◆ What you need to do:
Please reproduce the text of all the data below word for word, and leave the pictures out of your answer.

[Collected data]
##########

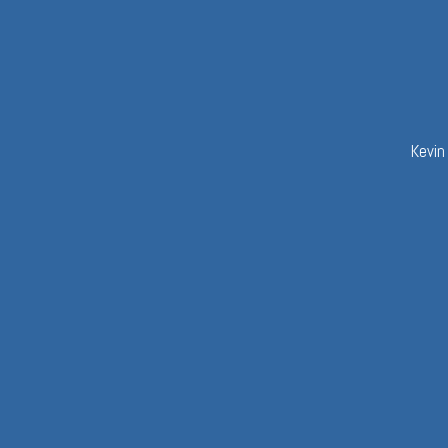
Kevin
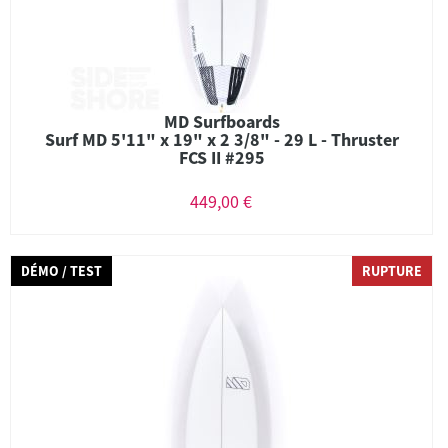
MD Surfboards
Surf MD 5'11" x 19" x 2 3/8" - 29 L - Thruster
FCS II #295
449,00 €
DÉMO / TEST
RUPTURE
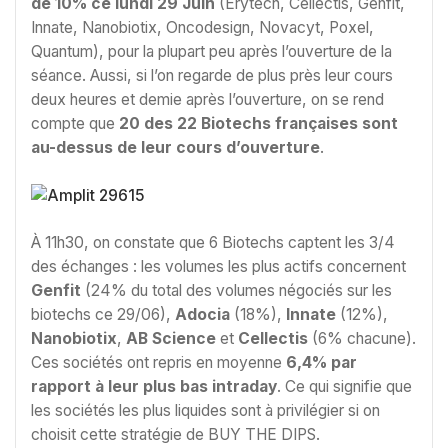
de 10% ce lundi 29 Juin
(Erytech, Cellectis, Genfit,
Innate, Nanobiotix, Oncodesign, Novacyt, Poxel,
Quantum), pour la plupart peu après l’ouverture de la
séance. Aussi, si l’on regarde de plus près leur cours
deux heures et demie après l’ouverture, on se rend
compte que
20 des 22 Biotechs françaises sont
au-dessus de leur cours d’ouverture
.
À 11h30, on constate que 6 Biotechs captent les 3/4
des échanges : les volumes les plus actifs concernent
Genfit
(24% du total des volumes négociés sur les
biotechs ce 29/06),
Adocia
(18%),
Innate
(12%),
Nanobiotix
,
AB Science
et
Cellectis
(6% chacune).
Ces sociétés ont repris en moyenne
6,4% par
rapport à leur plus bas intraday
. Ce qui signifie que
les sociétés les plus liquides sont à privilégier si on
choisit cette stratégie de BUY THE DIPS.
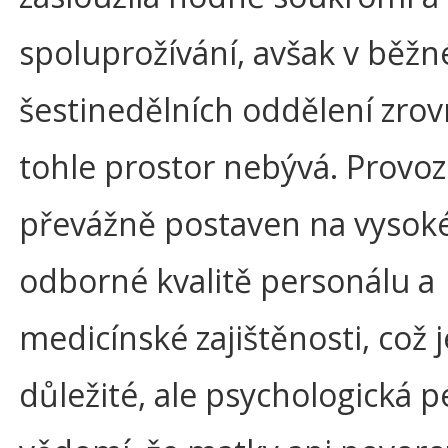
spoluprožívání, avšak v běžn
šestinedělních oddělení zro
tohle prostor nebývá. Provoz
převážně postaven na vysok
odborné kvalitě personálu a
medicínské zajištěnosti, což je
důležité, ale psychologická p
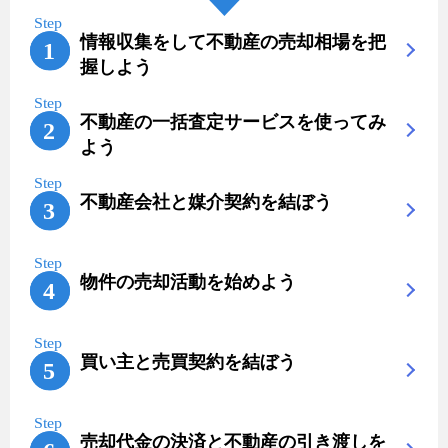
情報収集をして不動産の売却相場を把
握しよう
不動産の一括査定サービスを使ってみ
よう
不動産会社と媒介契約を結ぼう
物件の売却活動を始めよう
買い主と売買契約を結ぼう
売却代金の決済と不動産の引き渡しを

##########

◆ Your response:
Kevin
MD Surfboards
Surf MD 5'11" x 19" x 2 3/8" - 29 L - Thruster
FCS II #295
449,00 €
DÉMO / TEST
RUPTURE
de 10% ce lundi 29 Juin
(Erytech, Cellectis, Genfit,
Innate, Nanobiotix, Oncodesign, Novacyt, Poxel,
Quantum), pour la plupart peu après l’ouverture de la
séance. Aussi, si l’on regarde de plus près leur cours
deux heures et demie après l’ouverture, on se rend
compte que
20 des 22 Biotechs françaises sont
au-dessus de leur cours d’ouverture
.
À 11h30, on constate que 6 Biotechs captent les 3/4
des échanges : les volumes les plus actifs concernent
Genfit
(24% du total des volumes négociés sur les
biotechs ce 29/06),
Adocia
(18%),
Innate
(12%),
Nanobiotix
,
AB Science
et
Cellectis
(6% chacune).
Ces sociétés ont repris en moyenne
6,4% par
rapport à leur plus bas intraday
. Ce qui signifie que
les sociétés les plus liquides sont à privilégier si on
choisit cette stratégie de BUY THE DIPS.
spoluprožívání, avšak v běžn
šestinedělních oddělení zro
tohle prostor nebývá. Provoz
převážně postaven na vysok
odborné kvalitě personálu a
medicínské zajištěnosti, což je
důležité, ale psychologická p
情報収集をして不動産の売却相場を把
握しよう
不動産の一括査定サービスを使ってみ
よう
不動産会社と媒介契約を結ぼう
物件の売却活動を始めよう
買い主と売買契約を結ぼう
売却代金の決済と不動産の引き渡しを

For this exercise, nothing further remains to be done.